Juil 292006
 

Pour traquer la paresse intellectuelle que je sens poindre à l’horizon de ces longues journées de solitude je me rends à la bibliothèque du CCFM. J’y découvre un numéro fécond d’une revue littéraire libellée « Voyages en Afrique – de l’explorateur à l’expert »(*) qui s’interroge sur les manières de dire l’Afrique hier et aujourd’hui de la dimension idéologique d’autrefois aux révolutions que constituent la démocratisation du voyage, l’humanitaire et l’importance des flux migratoires.
La réflexion de Nathalie Carré «Guides touristiques : un discours ambigu» m’a, vous vous en doutez, directement interpellé. Ses constats :

  • Ce qui différencie les guides francophones ce n’est pas leur contenu mais le ton, en particulier pour le Guide du Routard et du Petit Futé (les guides anglo-saxons sont plus factuels).
  • Le guide touristique se rattache à la tradition de la compilation, mais
    – ne cite pas ses sources,
    – n’est rattaché à aucune autorité scientifique ou littéraire,
    – les guides font une large place au ON-dit dans le discours : mélange troublant d’affirmations péremptoires (voire atemporelles) et d’anecdotes (qui ont force de loi). Ex. à l ‘appui. « On dit souvent que l’Afrique de l’Est est pour les parcs nationaux et la faune ce que l’Afrique de l’Ouest est pour la culture et la gentillesse des hommes ».
  • L’accent est mis sur le typique ; le cliché n’est pas faux en soi mais réducteur.
    Le guide sur l’Afrique entretient deux mythes :
    – l’Authenticité : on y parle d’une« âme africaine », on y décerne des prix d’authenticité à certains peuples,
    – l’Aventure : le touriste c’est toujours l’autre. Le lecteur lui est un Voyageur avec une majuscule, avatar de l’Explorateur.

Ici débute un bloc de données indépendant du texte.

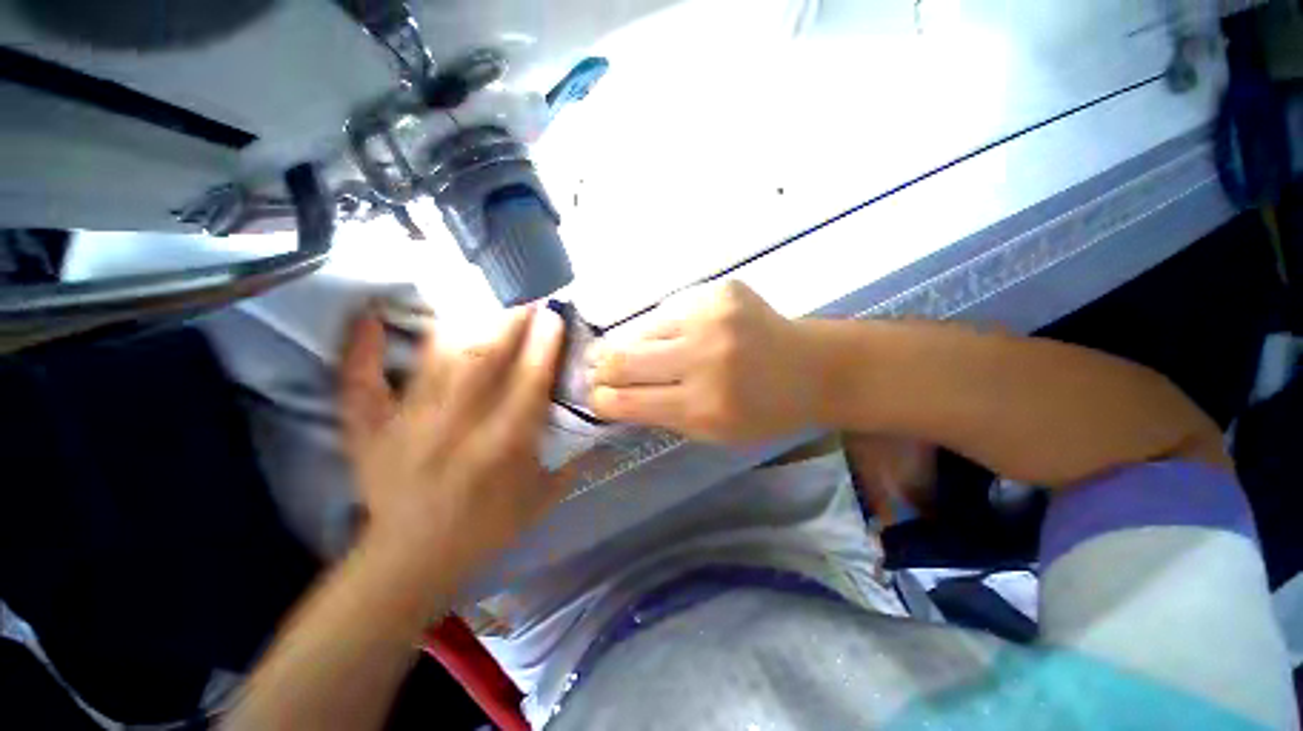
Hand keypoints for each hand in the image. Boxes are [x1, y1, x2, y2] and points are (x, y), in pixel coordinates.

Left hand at [338, 305, 569, 583]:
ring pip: (435, 363)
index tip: (553, 317)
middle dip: (508, 324)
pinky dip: (361, 351)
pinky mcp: (371, 433)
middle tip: (525, 299)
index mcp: (502, 449)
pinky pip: (360, 385)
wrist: (413, 560)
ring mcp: (407, 428)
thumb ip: (574, 459)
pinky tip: (370, 318)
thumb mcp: (543, 498)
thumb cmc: (486, 529)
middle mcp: (456, 430)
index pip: (528, 384)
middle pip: (483, 362)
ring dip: (463, 326)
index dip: (542, 346)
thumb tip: (598, 424)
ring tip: (481, 301)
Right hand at [590, 281, 818, 442]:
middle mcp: (703, 358)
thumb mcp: (714, 432)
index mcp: (703, 406)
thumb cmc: (765, 411)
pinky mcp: (720, 290)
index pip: (625, 401)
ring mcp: (711, 317)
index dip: (601, 399)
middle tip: (600, 370)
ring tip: (649, 352)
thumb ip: (662, 414)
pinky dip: (668, 327)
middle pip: (621, 359)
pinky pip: (671, 311)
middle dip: (602, 368)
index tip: (595, 395)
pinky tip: (685, 334)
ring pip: (642, 330)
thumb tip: (616, 396)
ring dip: (637, 345)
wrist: (814, 368)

Elle n’hésite pas à avancer que la lecture des guides « nous en apprend certainement plus long sur nos sociétés que sur les pays que l’on se propose de visiter ». L’article est très intéressant et mériterait une approche plus large. Il est en effet assez difficile d’étudier les guides sans s’interroger sur le sens et la fonction du voyage aujourd’hui lorsqu’il se frotte à des sociétés en développement. Les expériences de tourisme alternatifs n’ont pour l’instant pas donné grand chose.
Plein d’autres articles passionnants dans cette livraison. « L’image du colonisé noir dans la chanson française » est signé Alain Ruscio que j’avais rencontré à la bibliothèque Couronnes(**).

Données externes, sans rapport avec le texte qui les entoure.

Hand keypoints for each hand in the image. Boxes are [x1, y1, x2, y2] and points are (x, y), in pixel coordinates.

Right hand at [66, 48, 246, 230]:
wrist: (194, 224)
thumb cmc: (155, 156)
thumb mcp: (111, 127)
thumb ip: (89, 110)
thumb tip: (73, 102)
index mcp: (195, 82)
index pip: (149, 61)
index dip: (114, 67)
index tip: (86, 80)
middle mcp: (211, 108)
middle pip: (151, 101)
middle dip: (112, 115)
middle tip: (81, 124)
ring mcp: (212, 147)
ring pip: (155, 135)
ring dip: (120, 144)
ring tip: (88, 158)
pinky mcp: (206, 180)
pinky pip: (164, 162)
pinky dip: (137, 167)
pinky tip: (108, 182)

(*) Voyages en Afrique- de l’explorateur à l’expert, Notre librairie (Revue des littératures du Sud publiée par l’adpf), n°153, janvier-mars 2004 . Le n°113 est consacré à la littérature du Mozambique. (téléchargements en ligne des derniers numéros)
Voir aussi l’inépuisable site de la BNF qui propose en téléchargement de nombreux documents anciens sur sa page Afrique.